Nitriles are versatile nitrogen-containing scaffolds that exist widely in medicines, dyes and functional materials, and are typically synthesized over homogeneous catalysts under relatively harsh conditions. Herein, through mimicking the key active species of hemoglobin p450 heme monooxygenase in most organisms, a Fe–N₄ single atom-doped sulfur-containing carbon nitride (Fe/CNS) photocatalyst was facilely prepared by one-step thermal polymerization, which was illustrated to be efficient for renewable conversion of bio-based alcohols and NH₂OH·HCl to a wide range of nitriles (80–92% yields) via cascade oxidation–ammoxidation at room temperature, or to quantitatively furnish benzaldehyde via oxidation in the absence of a nitrogen source.

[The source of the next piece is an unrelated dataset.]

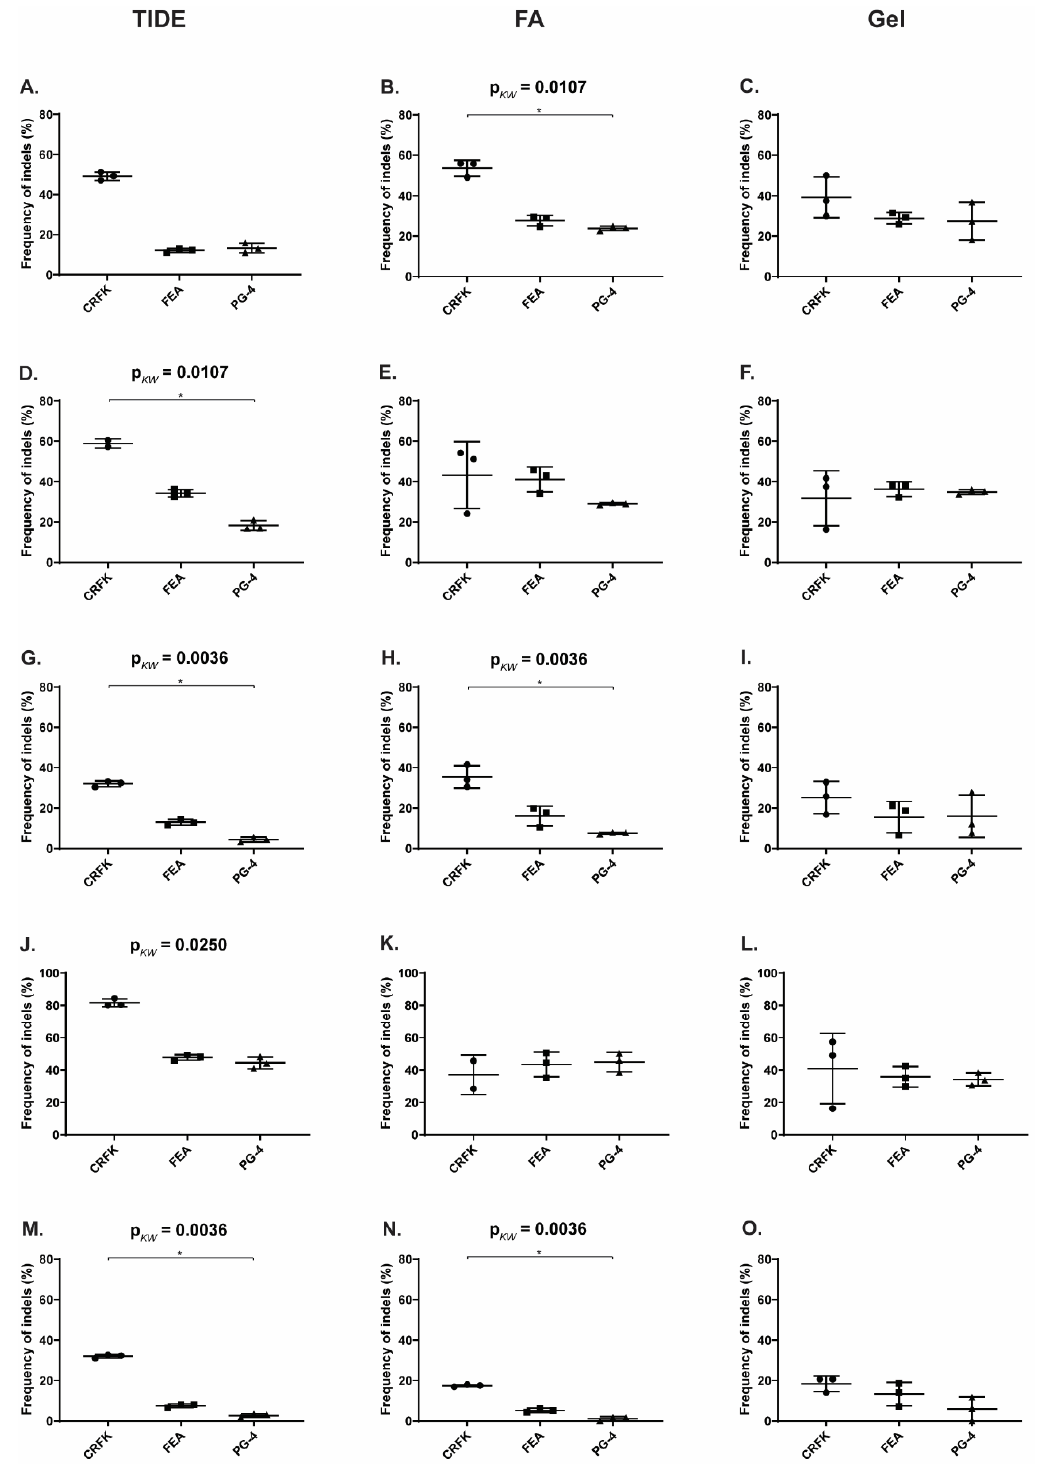
Figure A5. Comparison of CRISPR/ Sa Cas9 activity between cell lines. After CRISPR/ Sa Cas9 transduction using the AAV-DJ vectors, the frequency of indels (%) was compared between the cell lines. Each raw corresponds to one Target: graphs ( A – C ) to Target 4 (vKHH1); ( D – F ) to Target 5 (vKHH3); ( G – I ) to Target 6 (vKHH4); ( J – L ) to Target 8 (vKHH2); and ( M – O ) to Target 10 (vKHH5). The graphs ( A , D , G , J , M ) represent results determined by TIDE; ( B , E , H , K , N ) by T7E1 using the fragment analyzer (FA); ( C , F , I , L , O ) by T7E1 quantifying signal intensity on a gel. Frequency of indels (%) was tested for significant differences by Kruskal–Wallis, one-way ANOVA by ranks (p KW as indicated), and subsequently by Dunn’s post-test: * = p < 0.05. The data are shown as scatter dot plots. The horizontal line represents the mean with SD.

Theoretical calculations showed that the isolated Fe–N₄ sites directly capture photogenerated electrons (e⁻) and molecular oxygen (O₂) to generate superoxide radicals (˙O₂⁻), while the surrounding S atoms confine photogenerated holes (h⁺). The high efficiency of Fe/CNS in the photo-generation of ˙O₂⁻ and holes may contribute to the smooth formation of nitriles by cascade photocatalytic oxidation of alcohol and ammoxidation via an in situ formed oxime, respectively. Moreover, Fe/CNS was also applicable to the selective synthesis of various imines (83–98% yields) from the oxidation of benzylamines or heterocyclic amines under visible-light irradiation, and could be recycled at least 5 times with no evident decline in catalytic activity. The strategy of rationally constructing atomic sites to spatially isolate paired electron–holes and form specific reactive species for enhanced photocatalytic activity/selectivity provides an efficient and green approach for biomass valorization.